Bakışlarımı sıra ile hepsinini üzerinde gezdirdim. "Bir daha bu masaya oturmayacağım sanırım. Bu yüzden daha iyi şartlarda görüşmeyi dilerim hepinizle." Daha iyi şartlar; namlumun ucunda olduğunuz bir görüşme. Masayı arkamda bırakırken Songyoon'da en az benim kadar iddialı bir şekilde konuşmaya devam etti. "Görüşeceğiz Min Yoongi." Odayı kısık sesli gülüşüm doldurmuştu yine.

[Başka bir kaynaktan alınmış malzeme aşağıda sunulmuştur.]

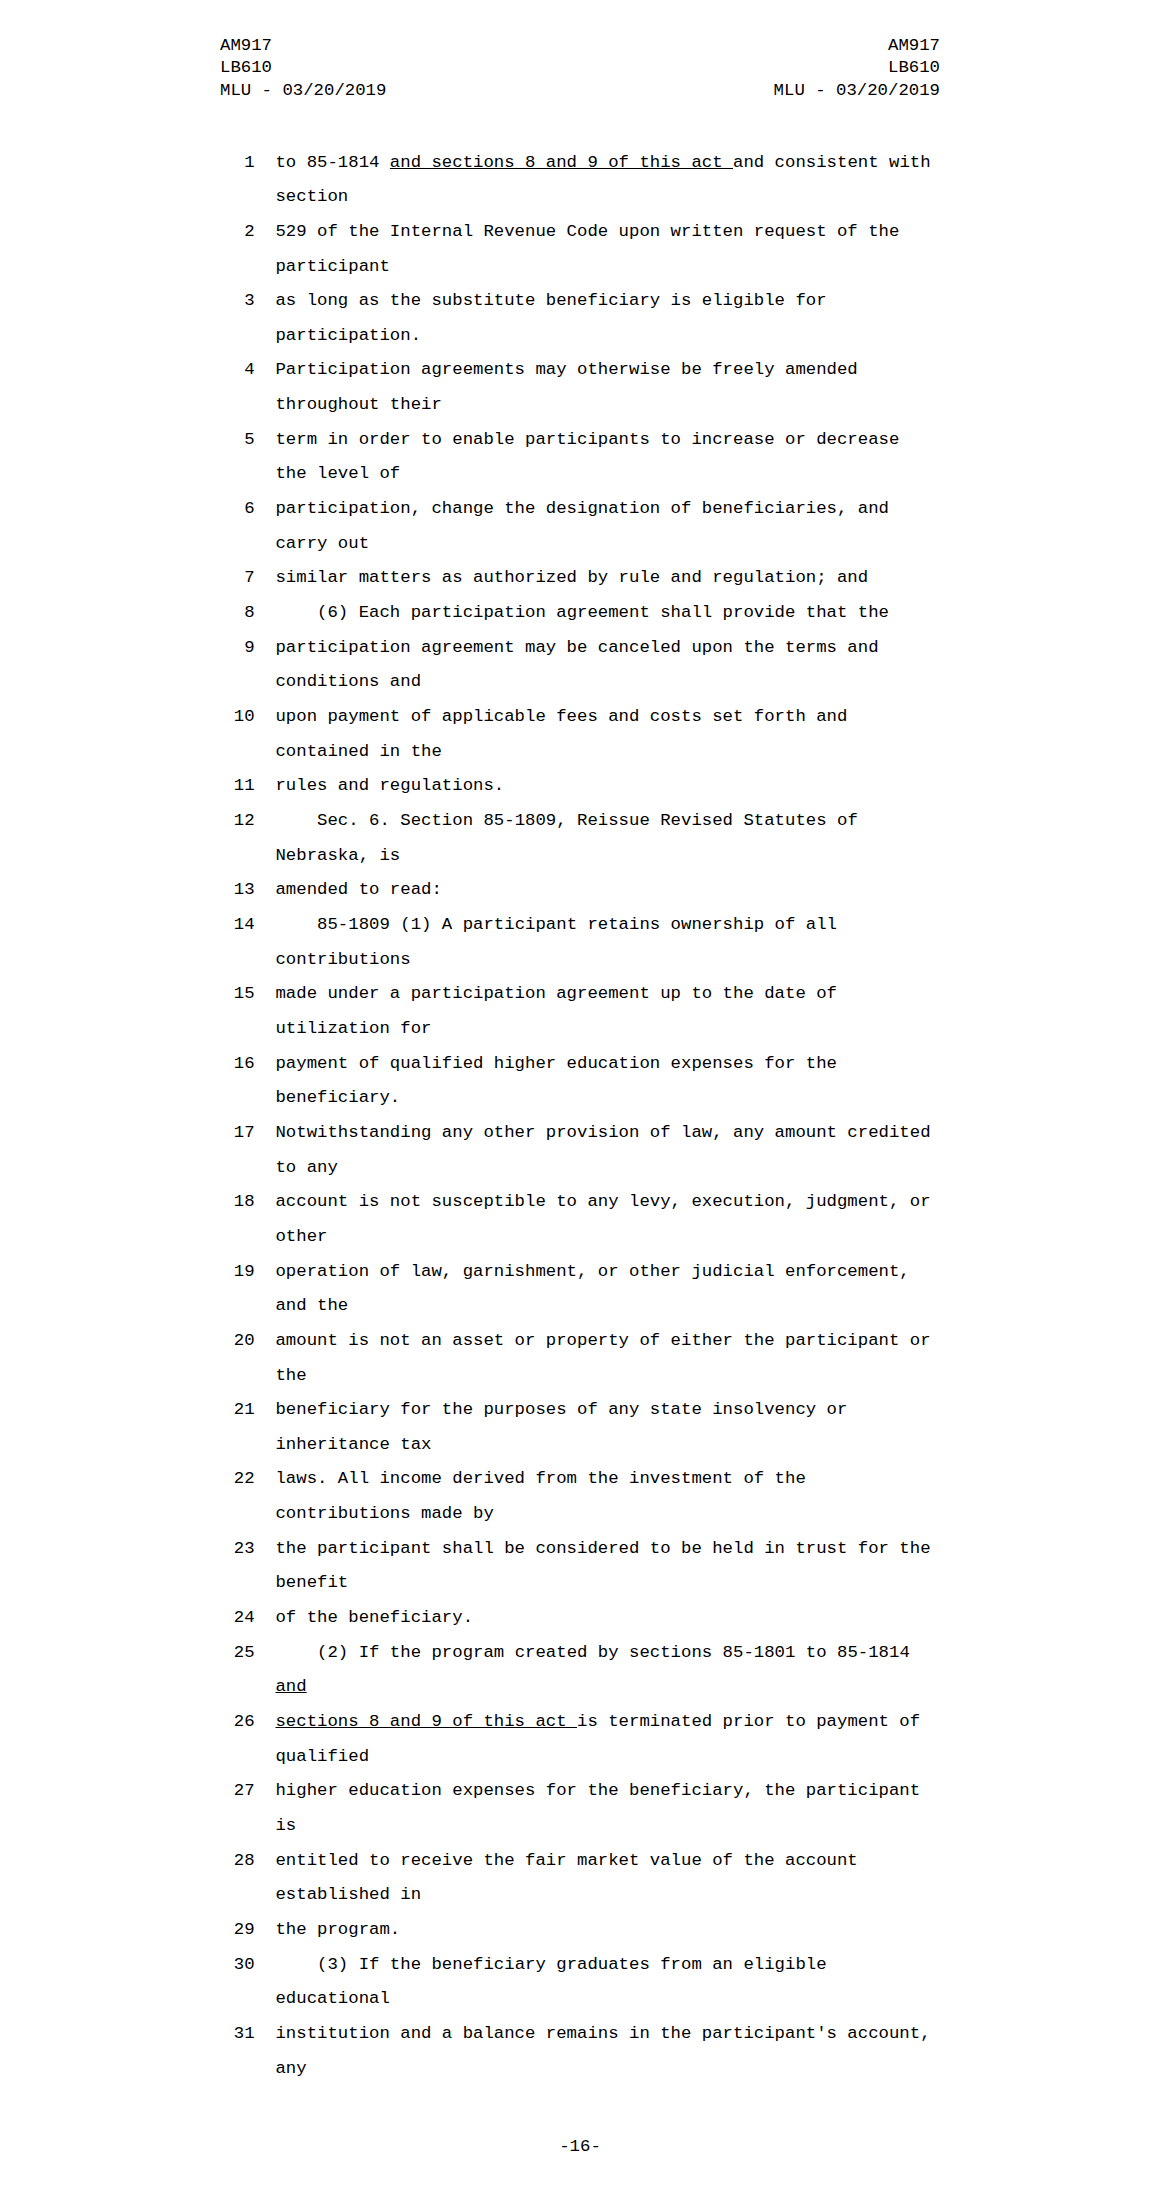AM917 LB610 MLU - 03/20/2019
AM917 LB610 MLU - 03/20/2019
to 85-1814 and sections 8 and 9 of this act and consistent with section
529 of the Internal Revenue Code upon written request of the participant
as long as the substitute beneficiary is eligible for participation.
Participation agreements may otherwise be freely amended throughout their
term in order to enable participants to increase or decrease the level of
participation, change the designation of beneficiaries, and carry out
similar matters as authorized by rule and regulation; and
(6) Each participation agreement shall provide that the
participation agreement may be canceled upon the terms and conditions and
upon payment of applicable fees and costs set forth and contained in the
rules and regulations.
Sec. 6. Section 85-1809, Reissue Revised Statutes of Nebraska, is
amended to read:
85-1809 (1) A participant retains ownership of all contributions
made under a participation agreement up to the date of utilization for
payment of qualified higher education expenses for the beneficiary.
Notwithstanding any other provision of law, any amount credited to any
account is not susceptible to any levy, execution, judgment, or other
operation of law, garnishment, or other judicial enforcement, and the
amount is not an asset or property of either the participant or the
beneficiary for the purposes of any state insolvency or inheritance tax
laws. All income derived from the investment of the contributions made by
the participant shall be considered to be held in trust for the benefit
of the beneficiary.
(2) If the program created by sections 85-1801 to 85-1814 and
sections 8 and 9 of this act is terminated prior to payment of qualified
higher education expenses for the beneficiary, the participant is
entitled to receive the fair market value of the account established in
the program.
(3) If the beneficiary graduates from an eligible educational
institution and a balance remains in the participant's account, any
-16-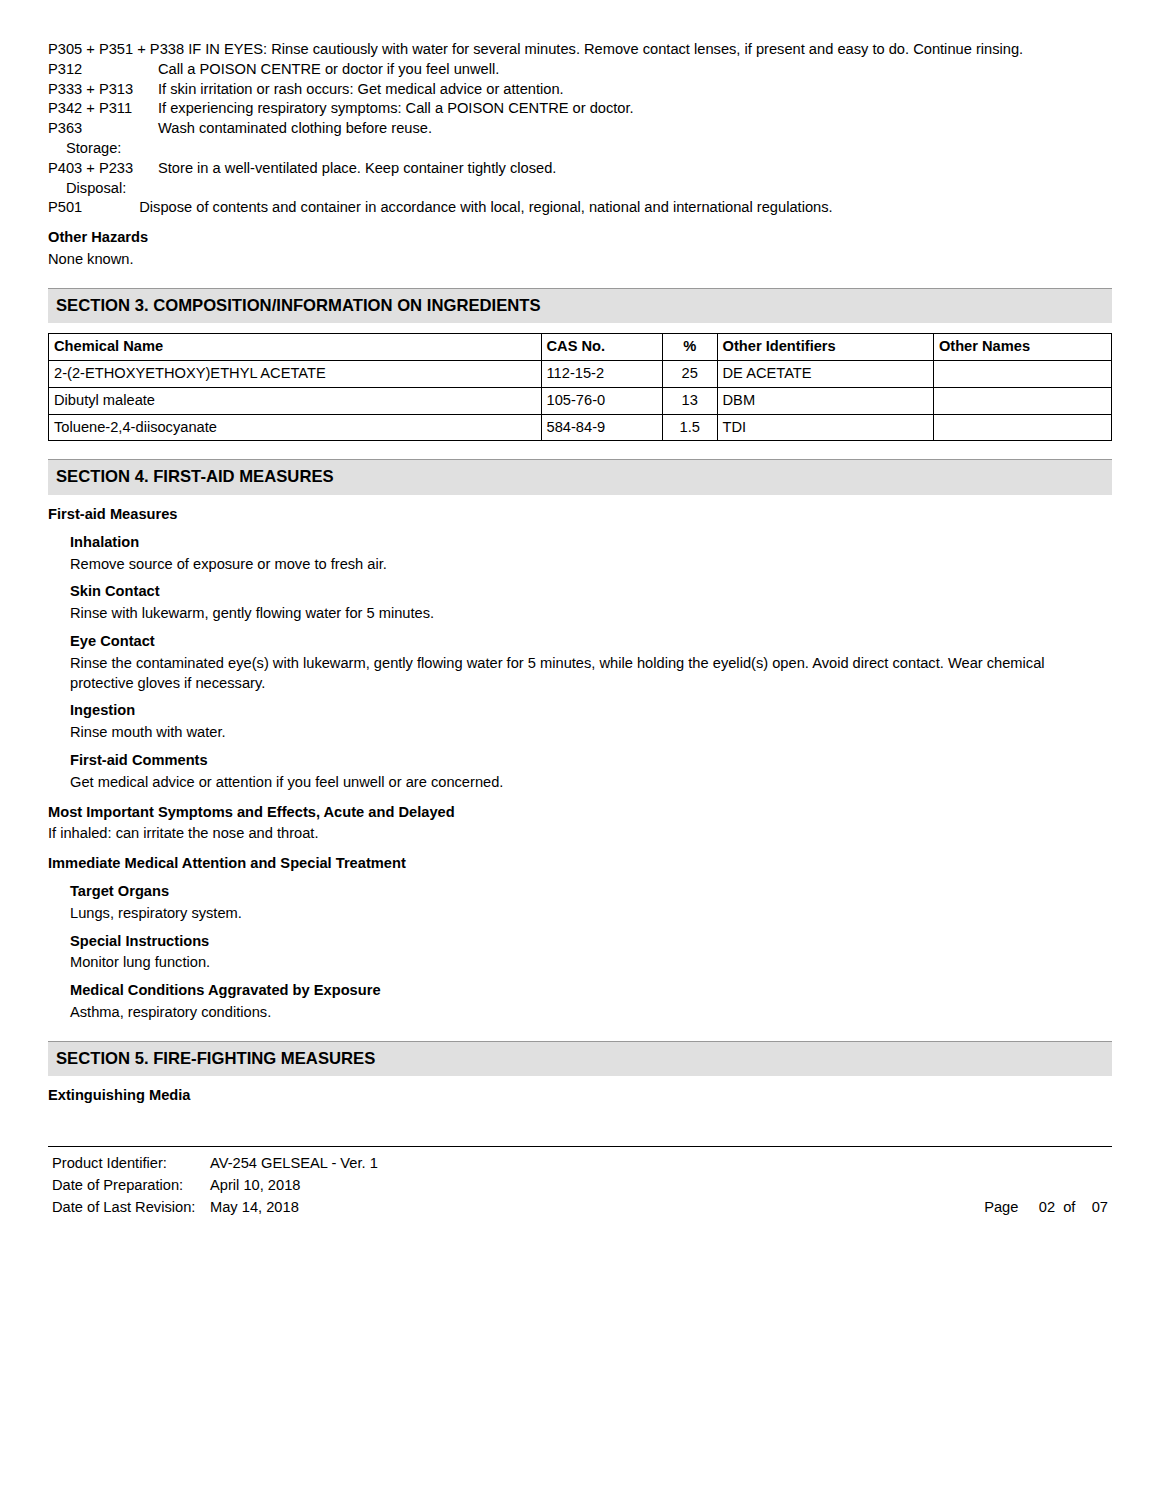P305 + P351 + P338 IF IN EYES: Rinse cautiously with water for several minutes. Remove contact lenses, if present and easy to do. Continue rinsing.
P312 Call a POISON CENTRE or doctor if you feel unwell.
P333 + P313 If skin irritation or rash occurs: Get medical advice or attention.
P342 + P311 If experiencing respiratory symptoms: Call a POISON CENTRE or doctor.
P363 Wash contaminated clothing before reuse.
Storage:
P403 + P233 Store in a well-ventilated place. Keep container tightly closed.
Disposal:
P501 Dispose of contents and container in accordance with local, regional, national and international regulations.
Other Hazards
None known.
SECTION 3. COMPOSITION/INFORMATION ON INGREDIENTS
| Chemical Name | CAS No. | % | Other Identifiers | Other Names |
| --- | --- | --- | --- | --- |
| 2-(2-ETHOXYETHOXY)ETHYL ACETATE | 112-15-2 | 25 | DE ACETATE | |
| Dibutyl maleate | 105-76-0 | 13 | DBM | |
| Toluene-2,4-diisocyanate | 584-84-9 | 1.5 | TDI | |
SECTION 4. FIRST-AID MEASURES
First-aid Measures
Inhalation
Remove source of exposure or move to fresh air.
Skin Contact
Rinse with lukewarm, gently flowing water for 5 minutes.
Eye Contact
Rinse the contaminated eye(s) with lukewarm, gently flowing water for 5 minutes, while holding the eyelid(s) open. Avoid direct contact. Wear chemical protective gloves if necessary.
Ingestion
Rinse mouth with water.
First-aid Comments
Get medical advice or attention if you feel unwell or are concerned.
Most Important Symptoms and Effects, Acute and Delayed
If inhaled: can irritate the nose and throat.
Immediate Medical Attention and Special Treatment
Target Organs
Lungs, respiratory system.
Special Instructions
Monitor lung function.
Medical Conditions Aggravated by Exposure
Asthma, respiratory conditions.
SECTION 5. FIRE-FIGHTING MEASURES
Extinguishing Media
| Product Identifier: | AV-254 GELSEAL - Ver. 1 | |
| Date of Preparation: | April 10, 2018 | |
| Date of Last Revision: | May 14, 2018 | Page 02 of 07 |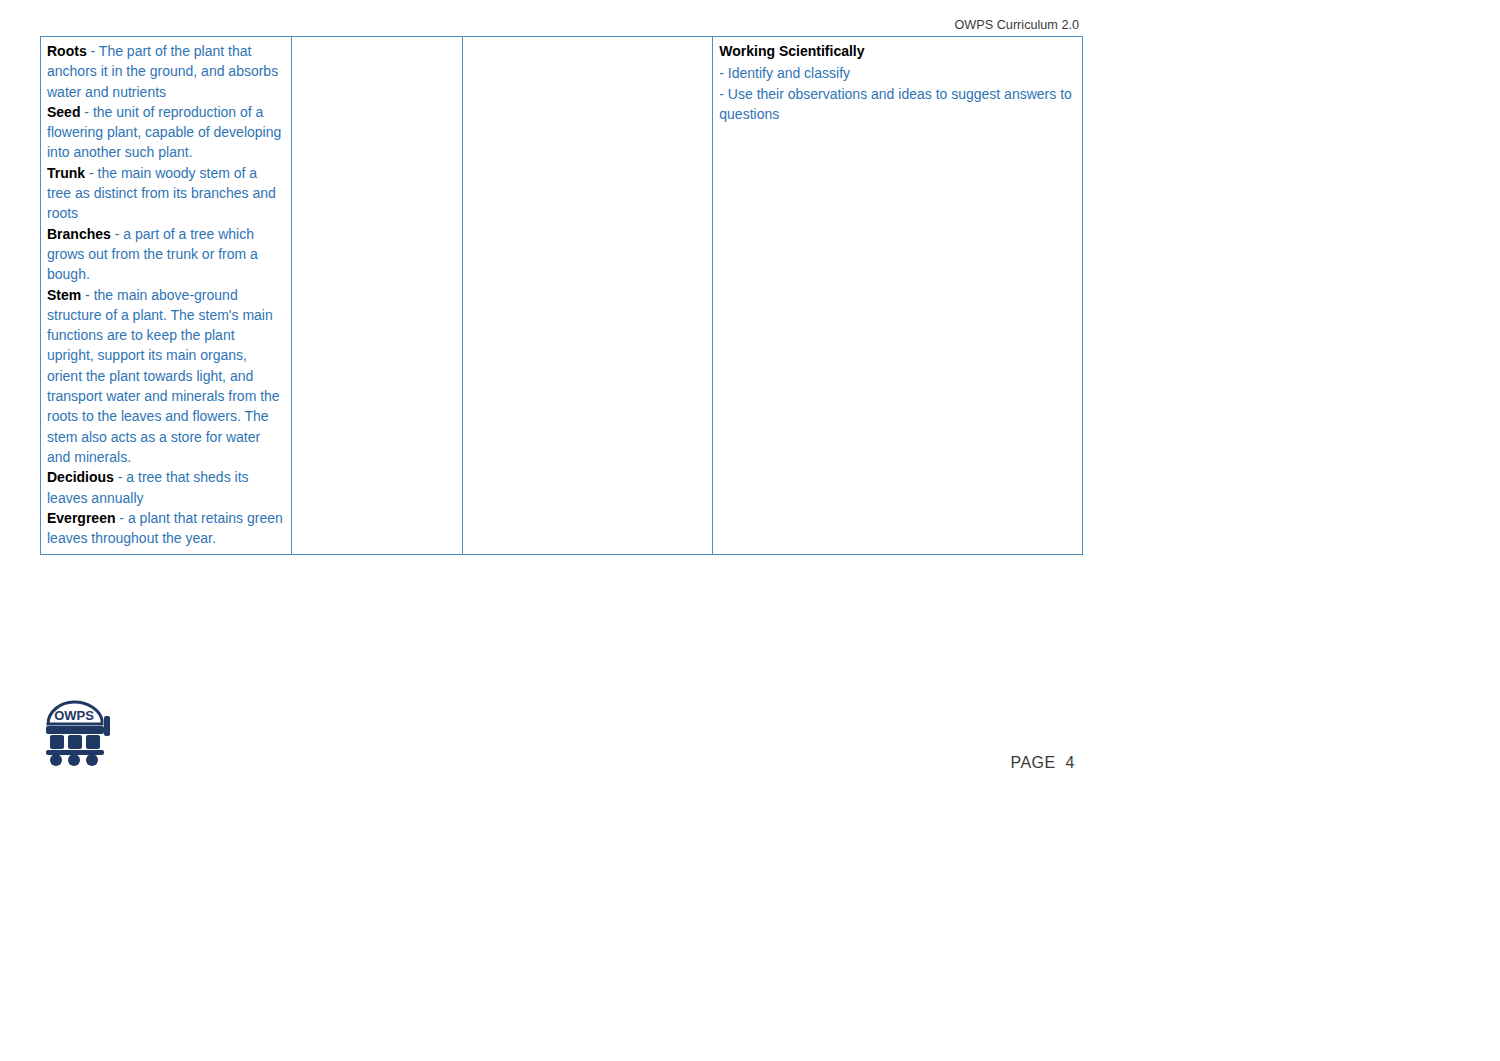OWPS Curriculum 2.0
| Roots - The part of the plant that anchors it in the ground, and absorbs water and nutrients Seed - the unit of reproduction of a flowering plant, capable of developing into another such plant. Trunk - the main woody stem of a tree as distinct from its branches and roots Branches - a part of a tree which grows out from the trunk or from a bough. Stem - the main above-ground structure of a plant. The stem's main functions are to keep the plant upright, support its main organs, orient the plant towards light, and transport water and minerals from the roots to the leaves and flowers. The stem also acts as a store for water and minerals. Decidious - a tree that sheds its leaves annually Evergreen - a plant that retains green leaves throughout the year. | | | Working Scientifically - Identify and classify - Use their observations and ideas to suggest answers to questions |
OWPS
PAGE 4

Odadan çıkıp merdivenlerden inmeye başladığımda koridor boştu. Zaten bu toplantılarda eve kimse giremez ve en fazla bahçede ikişer koruma bekletebilirdik. Merdivenleri inmeyi bitirdiğimde elektrikler gitmiş ve tüm ev karanlığa bürünmüştü. Kaşlarım çatıldığında yürümeyi kestim ve üst kattan bir bağırtı duydum. "Bu da nesi?! Çabuk şalterlere bakın!" Çoktan evi doldurmaya başlayan koşturmalar ile sakin adımlar atmaya başlamıştım ki yakınımda hissettiğim ve benim gibi hiç acelesi olmayan bir başka nefes işittim. O tarafa doğru döndüğüm sırada da mırıltısını işitmiştim. "Min Yoongi?" Sorarcasına çıkmıştı sesi. Bir kaç saniye kim olduğunu çıkaramasamda çok geçmeden düşmüştü jeton.